Estamos, desde o final dos anos 1980, acreditando que é possível combinar crescimento econômico com sustentabilidade ambiental. Mas o que está sendo revelado pelos relatórios do IPCC [sigla em inglês para Painel Intergovernamental sobre Mudanças Climáticas], entre outros, é que a temperatura da Terra já subiu e tende a subir ainda mais. Ou seja, essa estratégia de desenvolvimento sustentado não deu resultado e isso coloca em xeque todo o modelo econômico. O antropoceno exigirá alterações substanciais no modo de produzir e consumir. Esse é um ponto que precisamos considerar. Na verdade, é uma questão da qual não podemos escapar.

Qual seria o terceiro elemento dessa transformação?

Marcio Pochmann – O terceiro elemento estruturador dessa transformação é aquele que podemos denominar como a Nova Era Digital. Passamos por uma era agrária, na qual tudo girava em torno da terra. Depois chegamos à Era Industrial, que circula em torno do modo industrializado de se viver. E entramos agora na Era Digital, um desafio gigantesco para o Brasil porque está dividindo o mundo em dois tipos de países. De um lado, há aqueles países produtores e exportadores de bens e serviços digitais. De outro, os que são importadores, pois consomem sem produzir. E, nessa divisão internacional do trabalho, as melhores possibilidades de ocupação, trabalho, renda, dizem respeito àqueles que têm capacidade de produzir e exportar bens e serviços digitais. Infelizmente o Brasil está situado no segundo grupo.

Hoje somos a 13ª economia do mundo – já fomos a sexta –, mas ao mesmo tempo somos o sexto país do mundo em população. Somos o quinto país em extensão territorial e assumimos a postura de ser o quarto país em termos de mercado consumidor de bens e serviços digitais – que nós não produzimos.

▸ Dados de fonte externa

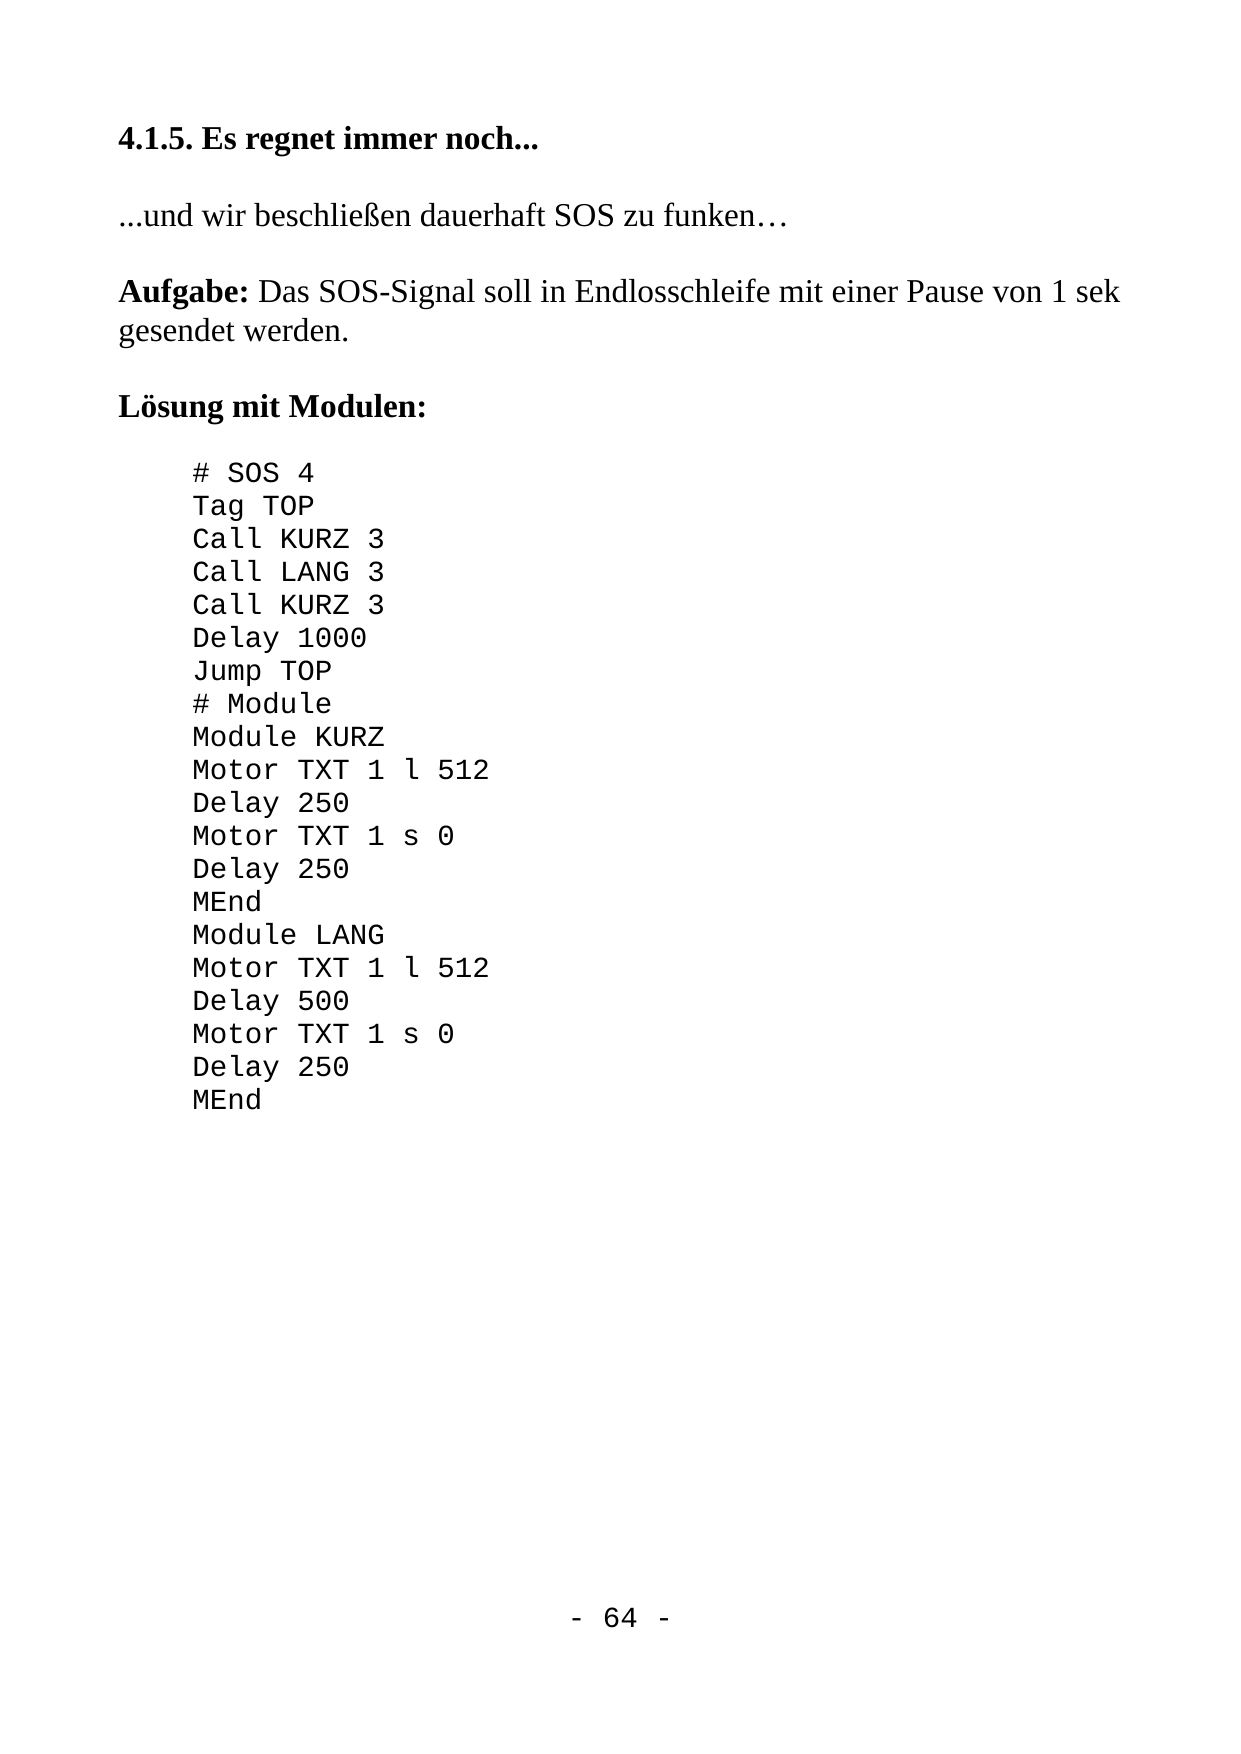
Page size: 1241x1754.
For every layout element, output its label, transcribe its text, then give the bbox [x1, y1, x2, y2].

text Delay 500 [118, 986, 1122, 1019]
text MEnd [118, 887, 1122, 920]
text Delay 250 [118, 788, 1122, 821]
text Jump TOP [118, 656, 1122, 689]
text Motor TXT 1 l 512 [118, 755, 1122, 788]
text MEnd [118, 1085, 1122, 1118]
text # Module [118, 689, 1122, 722]
text Tag TOP [118, 491, 1122, 524]
text Delay 250 [118, 854, 1122, 887]
text 4.1.5. Es regnet immer noch... [118, 118, 1122, 156]
text Module LANG [118, 920, 1122, 953]
text Motor TXT 1 s 0 [118, 821, 1122, 854]
text Motor TXT 1 l 512 [118, 953, 1122, 986]
text Delay 250 [118, 1052, 1122, 1085]
text ...und wir beschließen dauerhaft SOS zu funken… [118, 195, 1122, 233]
text Delay 1000 [118, 623, 1122, 656]
text Motor TXT 1 s 0 [118, 1019, 1122, 1052]
text Aufgabe: Das SOS-Signal soll in Endlosschleife mit einer Pause von 1 sek gesendet werden. [118, 271, 1122, 348]
text Lösung mit Modulen: [118, 386, 1122, 425]
text Call KURZ 3 [118, 524, 1122, 557]
text # SOS 4 [118, 458, 1122, 491]
text Module KURZ [118, 722, 1122, 755]
text Call KURZ 3 [118, 590, 1122, 623]
text Call LANG 3 [118, 557, 1122, 590]
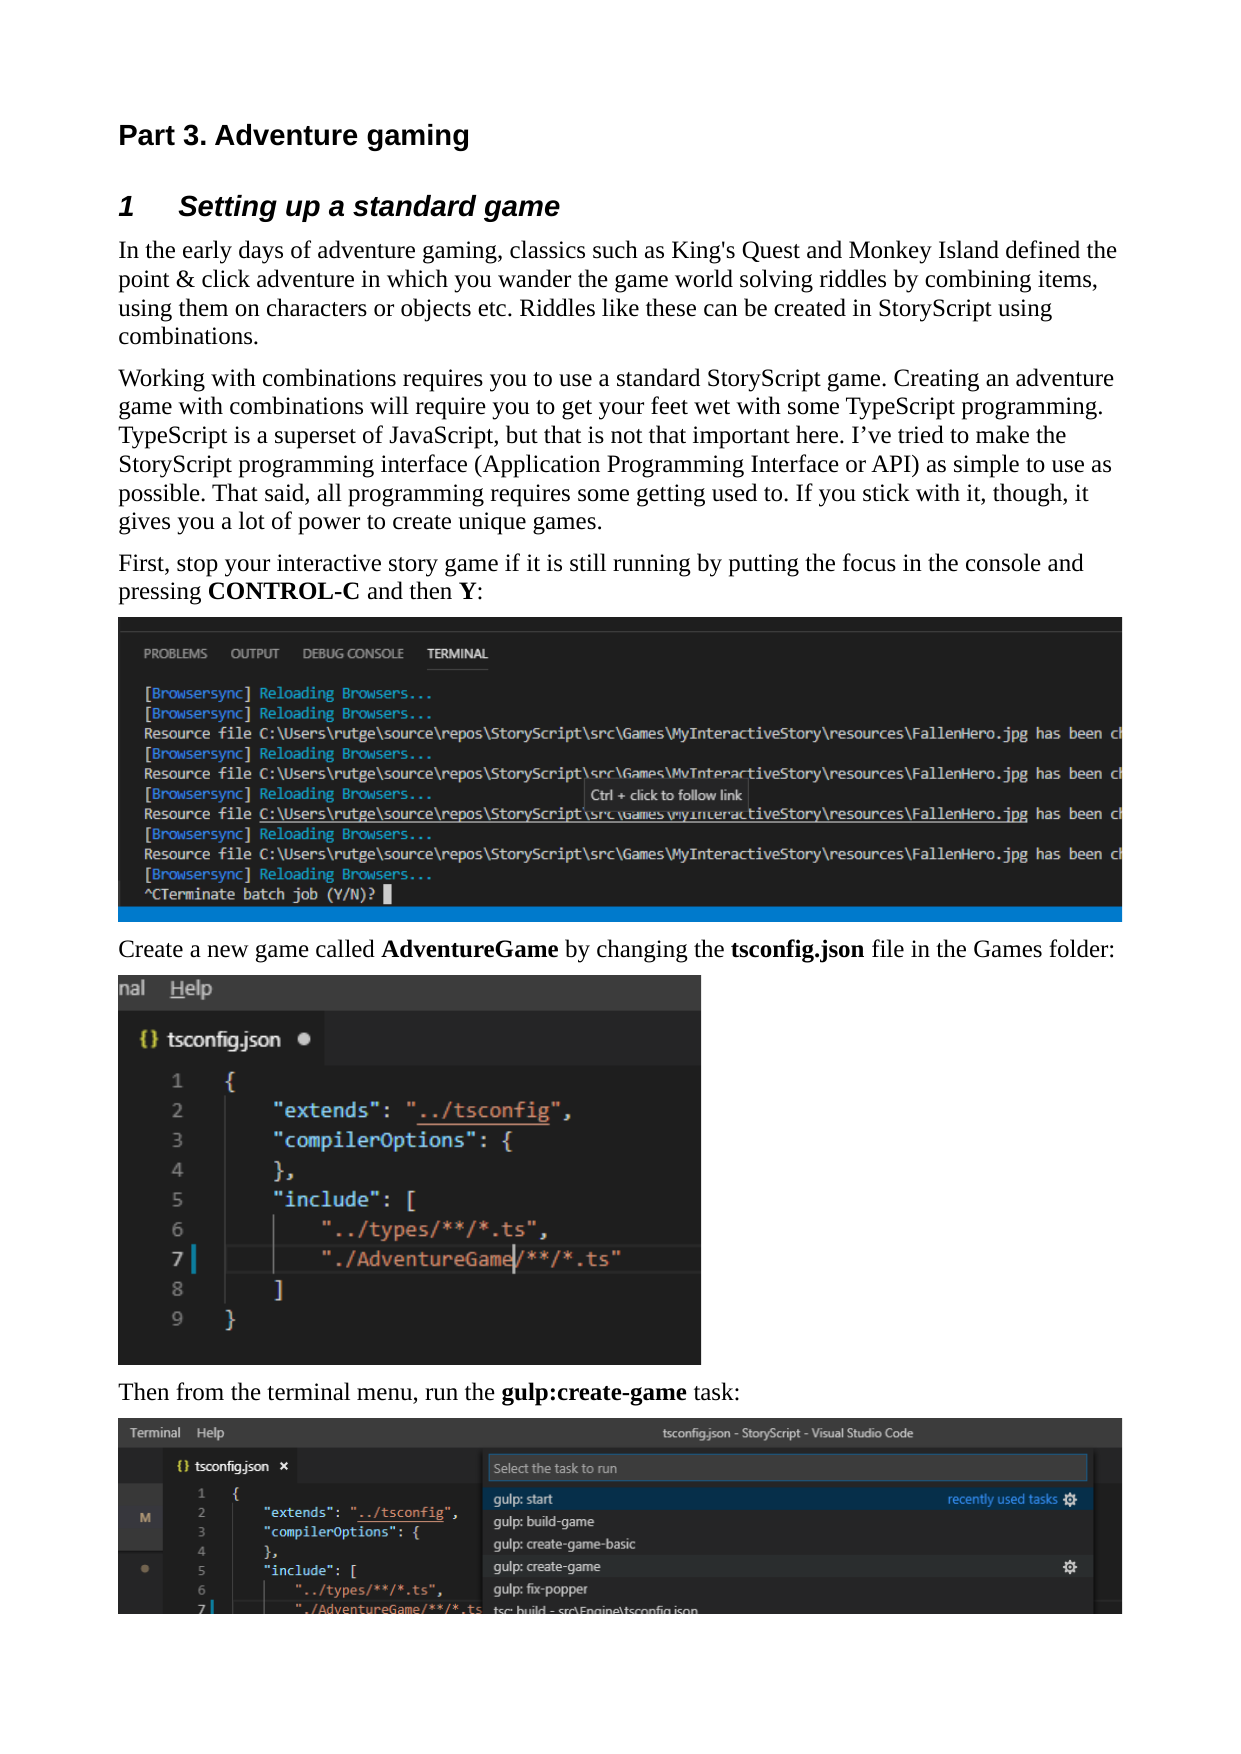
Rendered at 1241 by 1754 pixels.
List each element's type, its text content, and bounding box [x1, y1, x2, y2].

text Working with combinations requires you to use a standard StoryScript game. Creating an adventure game with combinations will require you to get your feet wet with some TypeScript programming. TypeScript is a superset of JavaScript, but that is not that important here. I’ve tried to make the StoryScript programming interface (Application Programming Interface or API) as simple to use as possible. That said, all programming requires some getting used to. If you stick with it, though, it gives you a lot of power to create unique games. [118, 363, 1122, 535]
text Then from the terminal menu, run the gulp:create-game task: [118, 1377, 1122, 1406]
subtitle Part 3. Adventure gaming [118, 118, 1122, 152]
text First, stop your interactive story game if it is still running by putting the focus in the console and pressing CONTROL-C and then Y: [118, 548, 1122, 605]
subtitle Setting up a standard game [118, 189, 1122, 223]
text In the early days of adventure gaming, classics such as King's Quest and Monkey Island defined the point & click adventure in which you wander the game world solving riddles by combining items, using them on characters or objects etc. Riddles like these can be created in StoryScript using combinations. [118, 235, 1122, 350]
text Create a new game called AdventureGame by changing the tsconfig.json file in the Games folder: [118, 934, 1122, 963]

Por isso o país está encalacrado. Porque não consegue produzir empregos de qualidade. As ocupações possíveis são muito precárias, sem direitos. Ocupações que vão dissolvendo a centralidade da relação salarial e colocando no seu lugar uma outra relação – que é a de débito e crédito. Ou seja, para sobreviver, as pessoas vão exercendo uma diversidade enorme de ocupações simples. Elas trabalham 70, 80 horas por semana numa plataforma digital de transporte de pessoas, de bens ou mercadorias. À noite trabalham como segurança e no final de semana se transformam em vendedores dessas plataformas. Ou seja, as pessoas fazem qualquer coisa para sobreviver.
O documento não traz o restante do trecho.